Yes, all keep telling yourselves that if you moved from public to private sector you’d earn more.
If you are a solicitor in a local authority, you’ll definitely walk into a senior position in a magic circle firm for five times your salary. Yes.
If you work in the NHS on the equivalent of £27 an hour, when your salary is divided by the number of hours in a year, you could definitely go freelance and charge £100 an hour for every hour you work. Yes, definitely.
If you are an accountant in the civil service who has never had to engage with, you know, EBITDA or profit or cash flow, you will certainly walk into a private sector role earning more. Except you won’t: for your level of experience of the real world, you will be earning more than your private sector equivalent and you’ll have a much more generous pension.

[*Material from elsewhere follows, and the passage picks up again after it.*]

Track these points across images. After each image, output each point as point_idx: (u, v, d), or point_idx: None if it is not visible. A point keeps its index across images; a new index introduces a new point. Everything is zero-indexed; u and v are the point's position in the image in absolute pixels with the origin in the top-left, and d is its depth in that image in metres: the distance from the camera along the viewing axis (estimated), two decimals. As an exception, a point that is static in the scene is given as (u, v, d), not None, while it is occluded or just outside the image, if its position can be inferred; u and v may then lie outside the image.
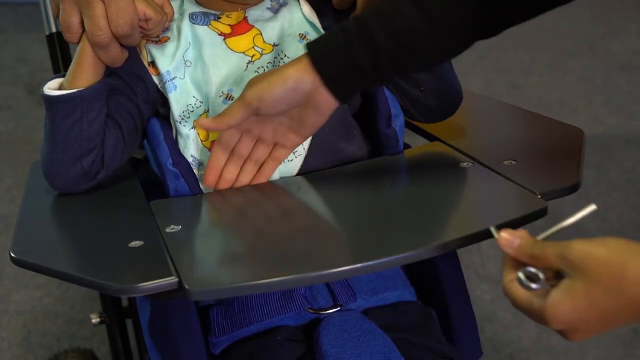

My test for these claims is always, “well, if you’d be paid three times as much in the private sector, why not leave?”. They never do. Excuses are usually ‘pension’ and ‘I’m doing this job for the good of society’.
I used to laugh when public sector colleagues would compare accountancy firms’ charge out rates to their own salaries. Let’s say that somebody of an equivalent level of experience - not proficiency - from a top ten firm auditing them was charged out at £600 per day. The public sector colleagues would harrumph and decide that they, too were worth £600 per day, they had been an accountant for just as long hadn’t they, so their salary should be X times what they were being paid. Of course, they didn’t get that the person doing the work wasn’t getting £600 a day personally and charge out rates don’t correspond directly to salary. Did it stop them moaning that they could earn at least three times as much on the private sector? No.
You get the odd example where eg somebody who has been very senior in HMRC gets a role with KPMG or Deloitte on a bigger salary. That is because (1) they have been very senior and (2) the firm wants the inside track on where HMRC’s strategy is going. Once they have dragged all of the knowledge out of that person, they generally don’t stick around for long.